The U.S. Equal Employment Opportunity Commission (EEOC) maintains that pregnancy, childbirth, and related medical conditions are protected characteristics under federal law, prohibiting employers from taking adverse actions against employees based on these statuses. Under the Pregnant Workers Fairness Act (PWFA) and the Pregnancy Discrimination Act (PDA), employers must provide reasonable accommodations for known limitations related to pregnancy, unless doing so would impose an undue hardship on the operation of the business.
Federal Protections Against Pregnancy Discrimination
The Pregnancy Discrimination Act, an amendment to Title VII of the Civil Rights Act of 1964, prohibits discrimination based on pregnancy, childbirth, or related medical conditions. According to the EEOC, this law requires that women affected by these conditions be treated in the same manner as other employees who are similar in their ability or inability to work.

Discrimination under this act includes:
- Refusing to hire a pregnant applicant due to her condition.
- Firing or demoting an employee because she is pregnant.
- Forcing an employee to take leave when she is still able to perform her job duties.
- Treating pregnancy-related conditions differently than other temporary medical disabilities in terms of leave or benefits.
Understanding the Pregnant Workers Fairness Act
While the PDA focuses on preventing disparate treatment, the Pregnant Workers Fairness Act (PWFA), which went into effect in June 2023, requires covered employers to provide "reasonable accommodations" to employees for known limitations related to pregnancy, childbirth, or related medical conditions.

As noted by the Department of Labor, a "known limitation" is defined as a physical or mental condition related to, affected by, or arising out of pregnancy, childbirth, or related medical conditions that the employee or their representative has communicated to the employer. Employers cannot require an employee to take leave if another reasonable accommodation can be provided that would allow the employee to keep working.
What Constitutes an Undue Hardship?
Under the PWFA, an employer is not required to provide an accommodation if it causes an "undue hardship," defined as significant difficulty or expense in relation to the size, resources, and structure of the employer’s business.

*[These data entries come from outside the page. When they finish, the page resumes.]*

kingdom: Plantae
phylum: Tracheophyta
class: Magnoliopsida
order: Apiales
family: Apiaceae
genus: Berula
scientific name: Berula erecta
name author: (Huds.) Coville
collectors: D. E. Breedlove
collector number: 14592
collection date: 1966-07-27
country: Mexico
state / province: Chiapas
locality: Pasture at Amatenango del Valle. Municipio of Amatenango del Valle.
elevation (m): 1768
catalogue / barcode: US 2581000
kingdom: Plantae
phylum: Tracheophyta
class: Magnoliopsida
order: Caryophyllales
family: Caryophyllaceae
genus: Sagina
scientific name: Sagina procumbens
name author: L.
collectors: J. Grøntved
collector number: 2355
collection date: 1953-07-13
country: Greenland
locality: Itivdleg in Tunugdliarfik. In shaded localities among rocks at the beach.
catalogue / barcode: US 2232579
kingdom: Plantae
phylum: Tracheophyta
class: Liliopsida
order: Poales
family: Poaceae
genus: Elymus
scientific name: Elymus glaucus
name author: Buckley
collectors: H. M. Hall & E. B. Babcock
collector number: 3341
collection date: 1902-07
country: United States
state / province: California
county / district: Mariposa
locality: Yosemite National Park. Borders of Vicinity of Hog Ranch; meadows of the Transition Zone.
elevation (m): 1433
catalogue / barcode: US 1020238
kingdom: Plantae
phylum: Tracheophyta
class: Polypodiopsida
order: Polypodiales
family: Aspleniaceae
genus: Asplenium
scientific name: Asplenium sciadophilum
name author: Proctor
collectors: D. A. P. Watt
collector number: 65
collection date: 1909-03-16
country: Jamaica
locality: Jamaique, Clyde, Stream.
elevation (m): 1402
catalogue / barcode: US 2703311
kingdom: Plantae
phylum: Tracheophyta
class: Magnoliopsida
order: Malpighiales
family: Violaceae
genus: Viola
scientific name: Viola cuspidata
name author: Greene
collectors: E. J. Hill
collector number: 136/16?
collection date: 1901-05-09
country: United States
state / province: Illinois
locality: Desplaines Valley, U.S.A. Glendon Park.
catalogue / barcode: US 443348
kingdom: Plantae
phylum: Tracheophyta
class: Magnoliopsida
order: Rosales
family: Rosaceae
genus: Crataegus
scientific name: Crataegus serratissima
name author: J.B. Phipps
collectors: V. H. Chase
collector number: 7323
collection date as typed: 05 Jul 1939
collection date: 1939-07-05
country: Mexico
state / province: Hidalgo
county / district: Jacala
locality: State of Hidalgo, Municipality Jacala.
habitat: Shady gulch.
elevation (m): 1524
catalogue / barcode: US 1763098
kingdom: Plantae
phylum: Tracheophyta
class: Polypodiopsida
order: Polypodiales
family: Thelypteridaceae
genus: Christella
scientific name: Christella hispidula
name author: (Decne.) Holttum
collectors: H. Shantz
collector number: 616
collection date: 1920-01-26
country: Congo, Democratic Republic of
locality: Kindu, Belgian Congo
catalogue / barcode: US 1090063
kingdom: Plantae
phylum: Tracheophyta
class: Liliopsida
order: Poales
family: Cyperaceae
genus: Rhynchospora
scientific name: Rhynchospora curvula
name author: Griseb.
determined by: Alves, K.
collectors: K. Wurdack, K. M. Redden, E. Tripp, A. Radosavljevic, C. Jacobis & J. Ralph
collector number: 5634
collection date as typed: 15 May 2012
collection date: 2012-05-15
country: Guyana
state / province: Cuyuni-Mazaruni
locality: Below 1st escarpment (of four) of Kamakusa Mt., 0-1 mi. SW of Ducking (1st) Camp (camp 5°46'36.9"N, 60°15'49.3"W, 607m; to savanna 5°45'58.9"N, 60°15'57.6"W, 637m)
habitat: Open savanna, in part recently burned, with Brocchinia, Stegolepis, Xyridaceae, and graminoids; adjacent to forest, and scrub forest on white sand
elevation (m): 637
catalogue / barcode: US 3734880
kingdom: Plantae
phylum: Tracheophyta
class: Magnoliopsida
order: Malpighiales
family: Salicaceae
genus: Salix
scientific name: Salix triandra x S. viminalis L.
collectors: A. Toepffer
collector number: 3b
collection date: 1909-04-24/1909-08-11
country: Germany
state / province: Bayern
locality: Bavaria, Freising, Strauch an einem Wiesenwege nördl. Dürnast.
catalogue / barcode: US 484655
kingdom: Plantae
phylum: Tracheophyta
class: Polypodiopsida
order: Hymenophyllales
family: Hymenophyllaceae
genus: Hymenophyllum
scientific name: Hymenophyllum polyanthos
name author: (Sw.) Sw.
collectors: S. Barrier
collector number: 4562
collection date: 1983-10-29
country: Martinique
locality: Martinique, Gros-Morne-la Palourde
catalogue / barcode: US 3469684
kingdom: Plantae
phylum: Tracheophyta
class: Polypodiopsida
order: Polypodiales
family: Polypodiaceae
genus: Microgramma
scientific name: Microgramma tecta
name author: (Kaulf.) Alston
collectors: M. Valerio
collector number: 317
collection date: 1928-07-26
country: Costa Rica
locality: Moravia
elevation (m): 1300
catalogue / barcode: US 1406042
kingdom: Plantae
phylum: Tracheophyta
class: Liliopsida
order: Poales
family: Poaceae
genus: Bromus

The EEOC regulations clarify that the assessment of undue hardship is fact-specific. Employers must engage in a "good faith" interactive process with the employee to identify effective accommodations. This process is similar to the requirements under the Americans with Disabilities Act (ADA), which has governed workplace accommodations for decades.
Common Questions About Workplace Rights
Does the PWFA apply to all employers?
The PWFA applies to employers with 15 or more employees, including state and local government agencies, employment agencies, and labor organizations.
What are examples of reasonable accommodations?
Accommodations often include minor adjustments such as additional restroom breaks, seating, modified work schedules, remote work options, or temporary reassignment of strenuous duties.
How does this interact with the FMLA?
The Family and Medical Leave Act (FMLA) provides eligible employees with up to 12 weeks of unpaid, job-protected leave for certain family and medical reasons. Unlike the PWFA, which focuses on accommodations to remain on the job, the FMLA focuses on time away from the workplace. These laws often overlap, and employees may be entitled to protections under both.
Employers are encouraged to review the EEOC’s technical assistance documents to ensure that internal policies regarding maternity leave and postnatal recovery comply with current federal standards. Failure to adhere to these mandates can result in formal charges of discrimination and potential litigation.